INSTRUCTIONS FOR THE TASK –
Select every line in the entries that contains the string "CRUD", matching case exactly.

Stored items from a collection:
= Beginning of Section =

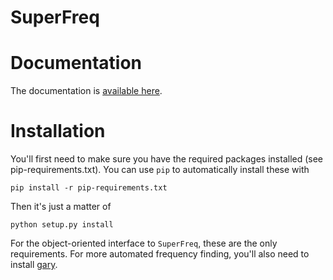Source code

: SuperFreq
=========



Documentation
=============

The documentation is [available here](http://adrian.pw/superfreq/).

Installation
============

You'll first need to make sure you have the required packages installed (see
pip-requirements.txt). You can use `pip` to automatically install these with

    pip install -r pip-requirements.txt

Then it's just a matter of

    python setup.py install

For the object-oriented interface to `SuperFreq`, these are the only
requirements. For more automated frequency finding, you'll also need to
install [gary](https://github.com/adrn/gary).
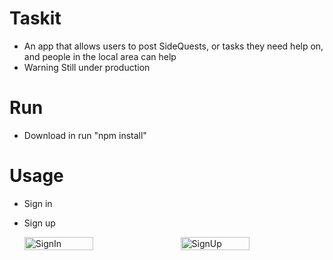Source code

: # Taskit
- An app that allows users to post SideQuests, or tasks they need help on, and people in the local area can help
- Warning Still under production

# Run
- Download in run "npm install"

# Usage
- Sign in
- Sign up

  <div class="image-container" style="display: flex; justify-content: space-between;">
   <img src="https://github.com/xXViridianXx/SideQuest/blob/main/images/SignIn.png" alt="SignIn" style="width: 48%; height: 50%;">
   <img src="https://github.com/xXViridianXx/SideQuest/blob/main/images/SignUp.png" alt="SignUp" style="width: 48%; height: 50%;">
</div>


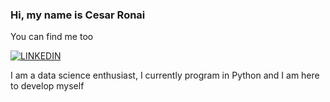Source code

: ### Hi, my name is Cesar Ronai
You can find me too

[![LINKEDIN](https://img.shields.io/badge/LinkedIn-0077B5?style=for-the-badge&logo=linkedin&logoColor=white)](https://www.linkedin.com/in/cesar-ronai-freitas-da-silva-8b2236149) 



I am a data science enthusiast, I currently program in Python and I am here to develop myself


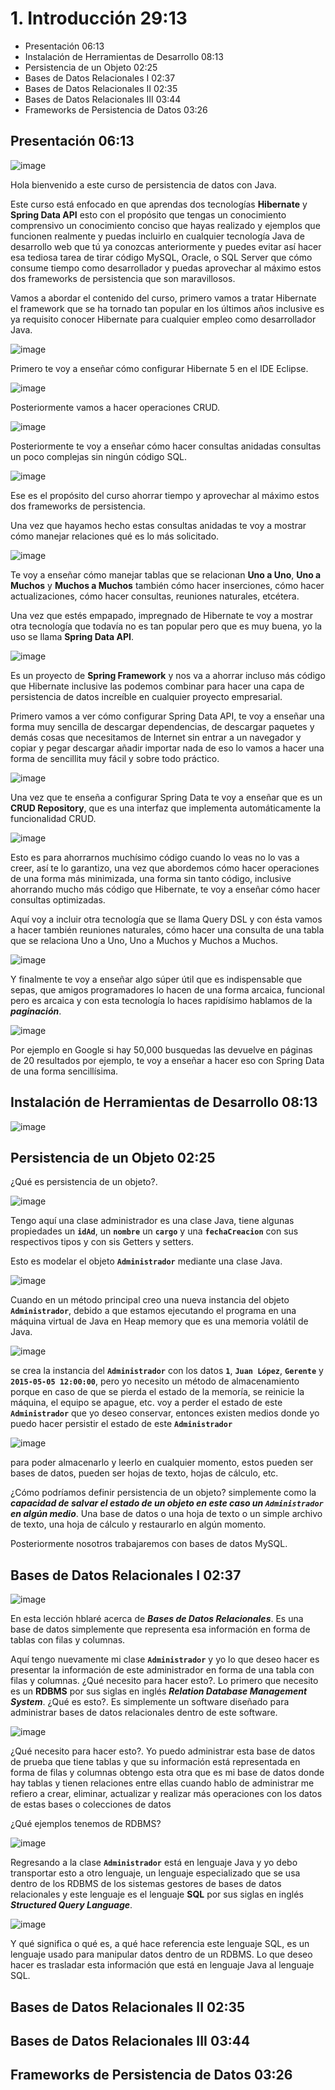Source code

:# 1. Introducción 29:13

* Presentación 06:13
* Instalación de Herramientas de Desarrollo 08:13
* Persistencia de un Objeto 02:25
* Bases de Datos Relacionales I 02:37
* Bases de Datos Relacionales II 02:35
* Bases de Datos Relacionales III 03:44
* Frameworks de Persistencia de Datos 03:26

## Presentación 06:13

![image](https://user-images.githubusercontent.com/23094588/127149024-a6b5cd4c-fb24-449d-b0a1-dc730ed7b0ab.png)

Hola bienvenido a este curso de persistencia de datos con Java.

Este curso está enfocado en que aprendas dos tecnologías **Hibernate** y **Spring Data API** esto con el propósito que tengas un conocimiento comprensivo un conocimiento conciso que hayas realizado y ejemplos que funcionen realmente y puedas incluirlo en cualquier tecnología Java de desarrollo web que tú ya conozcas anteriormente y puedes evitar así hacer esa tediosa tarea de tirar código MySQL, Oracle, o SQL Server que cómo consume tiempo como desarrollador y puedas aprovechar al máximo estos dos frameworks de persistencia que son maravillosos.

Vamos a abordar el contenido del curso, primero vamos a tratar Hibernate el framework que se ha tornado tan popular en los últimos años inclusive es ya requisito conocer Hibernate para cualquier empleo como desarrollador Java.

![image](https://user-images.githubusercontent.com/23094588/127149909-36829712-2de3-41c6-9781-9253415a2d0c.png)

Primero te voy a enseñar cómo configurar Hibernate 5 en el IDE Eclipse.

![image](https://user-images.githubusercontent.com/23094588/127150176-60e7ccb0-c4b2-49e3-85fd-75c96e0cc582.png)

Posteriormente vamos a hacer operaciones CRUD.

![image](https://user-images.githubusercontent.com/23094588/127150375-7a56fd61-38e6-496f-9eb4-4183eed06e73.png)

Posteriormente te voy a enseñar cómo hacer consultas anidadas consultas un poco complejas sin ningún código SQL.

![image](https://user-images.githubusercontent.com/23094588/127150551-684f9b01-9609-4d8f-af49-5c029f868d4d.png)

Ese es el propósito del curso ahorrar tiempo y aprovechar al máximo estos dos frameworks de persistencia.

Una vez que hayamos hecho estas consultas anidadas te voy a mostrar cómo manejar relaciones qué es lo más solicitado. 

![image](https://user-images.githubusercontent.com/23094588/127151003-b5ec1d13-6589-4dd6-bcc8-8cbd5667af97.png)

Te voy a enseñar cómo manejar tablas que se relacionan **Uno a Uno**, **Uno a Muchos** y **Muchos a Muchos** también cómo hacer inserciones, cómo hacer actualizaciones, cómo hacer consultas, reuniones naturales, etcétera.

Una vez que estés empapado, impregnado de Hibernate te voy a mostrar otra tecnología que todavía no es tan popular pero que es muy buena, yo la uso se llama **Spring Data API**.

![image](https://user-images.githubusercontent.com/23094588/127151468-fd5fba49-a414-4dd1-9900-6b7e4fc74b4a.png)

Es un proyecto de **Spring Framework** y nos va a ahorrar incluso más código que Hibernate inclusive las podemos combinar para hacer una capa de persistencia de datos increíble en cualquier proyecto empresarial.

Primero vamos a ver cómo configurar Spring Data API, te voy a enseñar una forma muy sencilla de descargar dependencias, de descargar paquetes y demás cosas que necesitamos de Internet sin entrar a un navegador y copiar y pegar descargar añadir importar nada de eso lo vamos a hacer una forma de sencillita muy fácil y sobre todo práctico.

![image](https://user-images.githubusercontent.com/23094588/127151839-b86bcb6d-2181-40e7-84d9-5c4e039edd0a.png)

Una vez que te enseña a configurar Spring Data te voy a enseñar que es un **CRUD Repository**, que es una interfaz que implementa automáticamente la funcionalidad CRUD.

![image](https://user-images.githubusercontent.com/23094588/127152128-873e142f-6952-4715-95e6-6800e61ca8d0.png)

Esto es para ahorrarnos muchísimo código cuando lo veas no lo vas a creer, así te lo garantizo, una vez que abordemos cómo hacer operaciones de una forma más minimizada, una forma sin tanto código, inclusive ahorrando mucho más código que Hibernate, te voy a enseñar cómo hacer consultas optimizadas. 


Aquí voy a incluir otra tecnología que se llama Query DSL y con ésta vamos a hacer también reuniones naturales, cómo hacer una consulta de una tabla que se relaciona Uno a Uno, Uno a Muchos y Muchos a Muchos.

![image](https://user-images.githubusercontent.com/23094588/127152821-4ac6ad9a-571c-4397-92be-134309afc3af.png)


Y finalmente te voy a enseñar algo súper útil que es indispensable que sepas, que amigos programadores lo hacen de una forma arcaica, funcional pero es arcaica y con esta tecnología lo haces rapidísimo hablamos de la ***paginación***.

![image](https://user-images.githubusercontent.com/23094588/127198858-e0605e4d-f88e-4f6f-af37-41f67f50d4db.png)

Por ejemplo en Google si hay 50,000 busquedas las devuelve en páginas de 20 resultados por ejemplo, te voy a enseñar a hacer eso con Spring Data de una forma sencillísima.

## Instalación de Herramientas de Desarrollo 08:13

![image](https://user-images.githubusercontent.com/23094588/127199192-9544aa45-d4a6-4790-be6c-3661a06d0f2c.png)

## Persistencia de un Objeto 02:25


¿Qué es persistencia de un objeto?.

![image](https://user-images.githubusercontent.com/23094588/127200061-27f18875-0f95-4550-979b-4b33af074d8d.png)

Tengo aquí una clase administrador es una clase Java, tiene algunas propiedades un **`idAd`**, un **`nombre`** un **`cargo`** y una **`fechaCreacion`** con sus respectivos tipos y con sis Getters y setters.

Esto es modelar el objeto **`Administrador`** mediante una clase Java.

![image](https://user-images.githubusercontent.com/23094588/127200513-5734a1e2-2811-418d-9ae6-87004d9f7643.png)

Cuando en un método principal creo una nueva instancia del objeto **`Administrador`**, debido a que estamos ejecutando el programa en una máquina virtual de Java en Heap memory que es una memoria volátil de Java.

![image](https://user-images.githubusercontent.com/23094588/127200735-3813eab1-8f30-4f60-9b85-ea769d130021.png)

se crea la instancia del **`Administrador`** con los datos **`1`**, **`Juan López`**, **`Gerente`** y **`2015-05-05 12:00:00`**, 
pero yo necesito un método de almacenamiento porque en caso de que se pierda el estado de la memoría, se reinicie la máquina, el equipo se apague, etc. voy a perder el estado de este **`Administrador`** que yo deseo conservar, entonces existen medios donde yo puedo hacer persistir el estado de este **`Administrador`**

![image](https://user-images.githubusercontent.com/23094588/127201212-fa83d1d3-bb63-4ee2-80fe-4c9c37a08a39.png)

para poder almacenarlo y leerlo en cualquier momento, estos pueden ser bases de datos, pueden ser hojas de texto, hojas de cálculo, etc. 

¿Cómo podríamos definir persistencia de un objeto? simplemente como la ***capacidad de salvar el estado de un objeto en este caso un `Administrador` en algún medio***. Una base de datos o una hoja de texto o un simple archivo de texto, una hoja de cálculo y restaurarlo en algún momento. 

Posteriormente nosotros trabajaremos con bases de datos MySQL.

## Bases de Datos Relacionales I 02:37

![image](https://user-images.githubusercontent.com/23094588/127201815-4b6465c6-73f3-4ecc-88d6-ff7318171785.png)

En esta lección hblaré acerca de ***Bases de Datos Relacionales***. Es una base de datos simplemente que representa esa información en forma de tablas con filas y columnas.

Aquí tengo nuevamente mi clase **`Administrador`** y yo lo que deseo hacer es presentar la información de este administrador en forma de una tabla con filas y columnas. ¿Qué necesito para hacer esto?. Lo primero que necesito es un **RDBMS** por sus siglas en inglés ***Relation Database Management System***. ¿Qué es esto?. Es simplemente un software diseñado para administrar bases de datos relacionales dentro de este software.

![image](https://user-images.githubusercontent.com/23094588/127202323-bb763fc0-073c-4727-a547-b72d6b7d68b1.png)

¿Qué necesito para hacer esto?. Yo puedo administrar esta base de datos de prueba que tiene tablas y que su información está representada en forma de filas y columnas obtengo esta otra que es mi base de datos donde hay tablas y tienen relaciones entre ellas cuando hablo de administrar me refiero a crear, eliminar, actualizar y realizar más operaciones con los datos de estas bases o colecciones de datos 

¿Qué ejemplos tenemos de RDBMS?

![image](https://user-images.githubusercontent.com/23094588/127202592-45eb1873-cd02-4fc9-8e0b-aba41142b118.png)


Regresando a la clase **`Administrador`** está en lenguaje Java y yo debo transportar esto a otro lenguaje, un lenguaje especializado que se usa dentro de los RDBMS de los sistemas gestores de bases de datos relacionales y este lenguaje es el lenguaje **SQL** por sus siglas en inglés ***Structured Query Language***.

![image](https://user-images.githubusercontent.com/23094588/127203007-be13b55d-b89c-4964-bef9-ac4deebc62e7.png)


Y qué significa o qué es, a qué hace referencia este lenguaje SQL, es un lenguaje usado para manipular datos dentro de un RDBMS. Lo que deseo hacer es trasladar esta información que está en lenguaje Java al lenguaje SQL.


## Bases de Datos Relacionales II 02:35
## Bases de Datos Relacionales III 03:44
## Frameworks de Persistencia de Datos 03:26
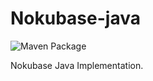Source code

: # Nokubase-java
![Maven Package](https://github.com/Noku-app/Nokubase-java/workflows/Maven%20Package/badge.svg)

Nokubase Java Implementation.
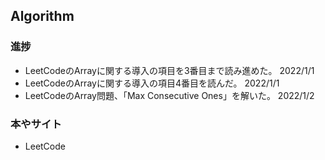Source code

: ## Algorithm

### 進捗

- LeetCodeのArrayに関する導入の項目を3番目まで読み進めた。 2022/1/1
- LeetCodeのArrayに関する導入の項目4番目を読んだ。 2022/1/1
- LeetCodeのArray問題、「Max Consecutive Ones」を解いた。 2022/1/2

### 本やサイト

- LeetCode

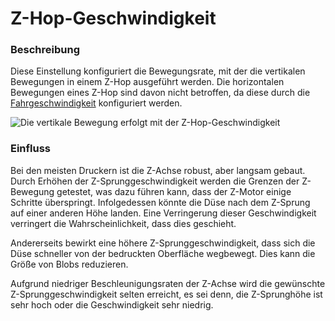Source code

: Z-Hop-Geschwindigkeit
====
### **Beschreibung**
Diese Einstellung konfiguriert die Bewegungsrate, mit der die vertikalen Bewegungen in einem Z-Hop ausgeführt werden. Die horizontalen Bewegungen eines Z-Hop sind davon nicht betroffen, da diese durch die [Fahrgeschwindigkeit](speed_travel.md) konfiguriert werden.

![Die vertikale Bewegung erfolgt mit der Z-Hop-Geschwindigkeit](../images/speed_z_hop.svg)

### **Einfluss**
Bei den meisten Druckern ist die Z-Achse robust, aber langsam gebaut. Durch Erhöhen der Z-Sprunggeschwindigkeit werden die Grenzen der Z-Bewegung getestet, was dazu führen kann, dass der Z-Motor einige Schritte überspringt. Infolgedessen könnte die Düse nach dem Z-Sprung auf einer anderen Höhe landen. Eine Verringerung dieser Geschwindigkeit verringert die Wahrscheinlichkeit, dass dies geschieht.

Andererseits bewirkt eine höhere Z-Sprunggeschwindigkeit, dass sich die Düse schneller von der bedruckten Oberfläche wegbewegt. Dies kann die Größe von Blobs reduzieren.

Aufgrund niedriger Beschleunigungsraten der Z-Achse wird die gewünschte Z-Sprunggeschwindigkeit selten erreicht, es sei denn, die Z-Sprunghöhe ist sehr hoch oder die Geschwindigkeit sehr niedrig.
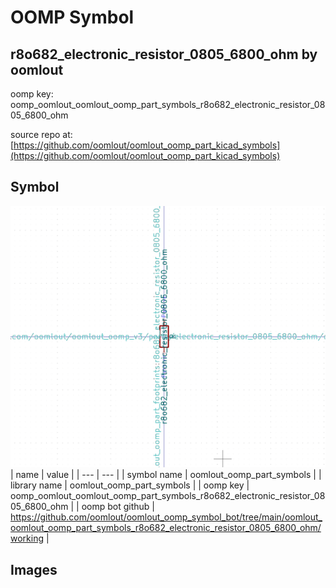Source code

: # OOMP Symbol  
## r8o682_electronic_resistor_0805_6800_ohm  by oomlout  
  
oomp key: oomp_oomlout_oomlout_oomp_part_symbols_r8o682_electronic_resistor_0805_6800_ohm  
  
source repo at: [https://github.com/oomlout/oomlout_oomp_part_kicad_symbols](https://github.com/oomlout/oomlout_oomp_part_kicad_symbols)  
## Symbol  
  
[![working.png](working_600.png)](working.png)  
| name | value | 
| --- | --- | 
| symbol name | oomlout_oomp_part_symbols | 
| library name | oomlout_oomp_part_symbols | 
| oomp key | oomp_oomlout_oomlout_oomp_part_symbols_r8o682_electronic_resistor_0805_6800_ohm | 
| oomp bot github | https://github.com/oomlout/oomlout_oomp_symbol_bot/tree/main/oomlout_oomlout_oomp_part_symbols_r8o682_electronic_resistor_0805_6800_ohm/working | 
## Images  
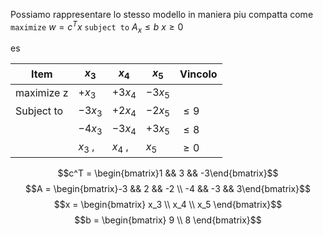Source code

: Possiamo rappresentare lo stesso modello in maniera piu compatta come
`maximize` $w = c^T x$
`subject to` $A_x \leq b$
$x \geq 0$

es 


| Item        | $x_3$   | $x_4$   | $x_5$   | Vincolo  |
| ----------- | ------- | ------- | ------- | -------- |
| maximize  z | $+x_3$  | $+3x_4$ | $-3x_5$ |          |
| Subject to  | $-3x_3$ | $+2x_4$ | $-2x_5$ | $\leq9$  |
|             | $-4x_3$ | $-3x_4$ | $+3x_5$ | $\leq8$  |
|             | $x_3$ , | $x_4$ , | $x_5$   | $\geq 0$ |


$$c^T = \begin{bmatrix}1 && 3  && -3\end{bmatrix}$$
$$A = \begin{bmatrix}-3 && 2  && -2 \\ -4 && -3 && 3\end{bmatrix}$$
$$x = \begin{bmatrix} x_3 \\ x_4 \\ x_5 \end{bmatrix}$$
$$b = \begin{bmatrix} 9 \\ 8 \end{bmatrix}$$
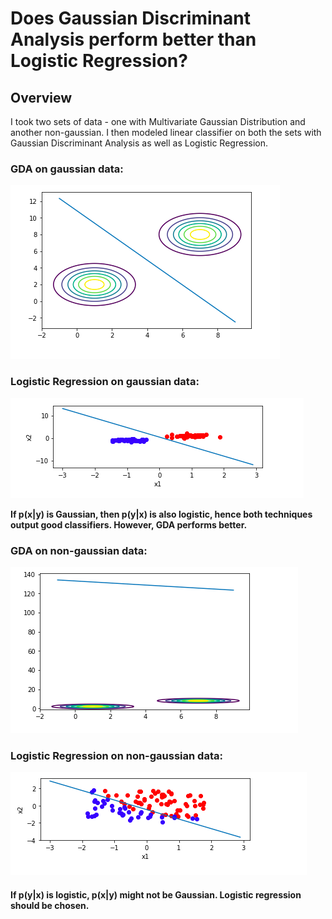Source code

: # Does Gaussian Discriminant Analysis perform better than Logistic Regression?

## Overview

I took two sets of data - one with Multivariate Gaussian Distribution and another non-gaussian. I then modeled linear classifier on both the sets with Gaussian Discriminant Analysis as well as Logistic Regression.

### GDA on gaussian data:
<p><img src="gda_gaussian.PNG" title="image1" alt="Classifier1"></a></p>

### Logistic Regression on gaussian data:
<p><img src="logistic_gaussian.PNG" title="image2" alt="Classifier2"></a></p>

<p style="font-weight:bold">If p(x|y) is Gaussian, then p(y|x) is also logistic, hence both techniques output good classifiers. However, GDA performs better.</p>

### GDA on non-gaussian data:
<p><img src="gda_non-gaussian.PNG" title="image3" alt="Classifier3"></a></p>

### Logistic Regression on non-gaussian data:
<p><img src="logistic_non-gaussian.PNG" title="image4" alt="Classifier4"></a></p>

#### If p(y|x) is logistic, p(x|y) might not be Gaussian. Logistic regression should be chosen.

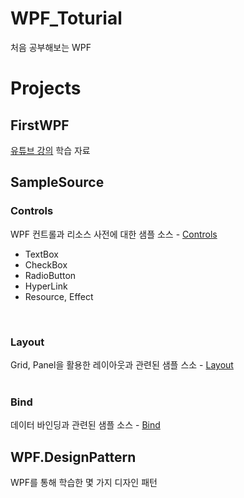 # WPF_Toturial
처음 공부해보는 WPF

# Projects
## FirstWPF
[유튜브 강의](https://www.youtube.com/playlist?list=PLrqBTipDm9KRg_hV7-QWzVLYFmYBUDvoB) 학습 자료  
## SampleSource
### Controls
WPF 컨트롤과 리소스 사전에 대한 샘플 소스 - [Controls](./WPF_Toturial//SampleSource/Controls)  
- TextBox
- CheckBox
- RadioButton
- HyperLink
- Resource, Effect
<br/>

### Layout
Grid, Panel을 활용한 레이아웃과 관련된 샘플 스소 - [Layout](./WPF_Toturial//SampleSource/Layout)  
<br/>

### Bind
데이터 바인딩과 관련된 샘플 소스 - [Bind](./WPF_Toturial//SampleSource/Bind)  

## WPF.DesignPattern
WPF를 통해 학습한 몇 가지 디자인 패턴
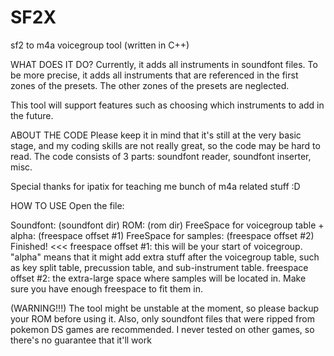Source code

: # SF2X
sf2 to m4a voicegroup tool (written in C++)

WHAT DOES IT DO?
Currently, it adds all instruments in soundfont files.
To be more precise, it adds all instruments that are referenced in the first zones of the presets. The other zones of the presets are neglected.

This tool will support features such as choosing which instruments to add in the future.


ABOUT THE CODE
Please keep it in mind that it's still at the very basic stage, and my coding skills are not really great, so the code may be hard to read.
The code consists of 3 parts: soundfont reader, soundfont inserter, misc.

Special thanks for ipatix for teaching me bunch of m4a related stuff :D


HOW TO USE
Open the file:
>>>
Soundfont: (soundfont dir)
ROM: (rom dir)
FreeSpace for voicegroup table + alpha: (freespace offset #1)
FreeSpace for samples: (freespace offset #2)
Finished!
<<<
freespace offset #1: this will be your start of voicegroup. "alpha" means that it might add extra stuff after the voicegroup table, such as key split table, precussion table, and sub-instrument table.
freespace offset #2: the extra-large space where samples will be located in. Make sure you have enough freespace to fit them in.

(WARNING!!!)
The tool might be unstable at the moment, so please backup your ROM before using it. Also, only soundfont files that were ripped from pokemon DS games are recommended. I never tested on other games, so there's no guarantee that it'll work
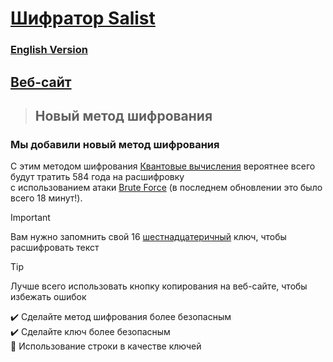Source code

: # [**Шифратор Salist**](https://sl-hapy.github.io/salist-encryption/)

### [English Version](README.md)

## [Веб-сайт](https://sl-hapy.github.io/salist-encryption/)

> ## Новый метод шифрования
### Мы добавили новый метод шифрования
С этим методом шифрования [Квантовые вычисления](https://ru.wikipedia.org/wiki/Quantum_computing) вероятнее всего будут тратить 584 года на расшифровку\
с использованием атаки [Brute Force](https://ru.wikipedia.org/wiki/Brute-force_attack) (в последнем обновлении это было всего 18 минут!).
> [!IMPORTANT]
> Вам нужно запомнить свой 16 [шестнадцатеричный](https://ru.wikipedia.org/wiki/Hexadecimal) ключ, чтобы расшифровать текст

> [!TIP]
> Лучше всего использовать кнопку копирования на веб-сайте, чтобы избежать ошибок

✔️ Сделайте метод шифрования более безопасным\
✔️ Сделайте ключ более безопасным\
🔴 Использование строки в качестве ключей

= End of Section =

RESPONSE AREA –
Posteriormente vamos a hacer operaciones CRUD.
Una vez que te enseña a configurar Spring Data te voy a enseñar que es un **CRUD Repository**, que es una interfaz que implementa automáticamente la funcionalidad CRUD.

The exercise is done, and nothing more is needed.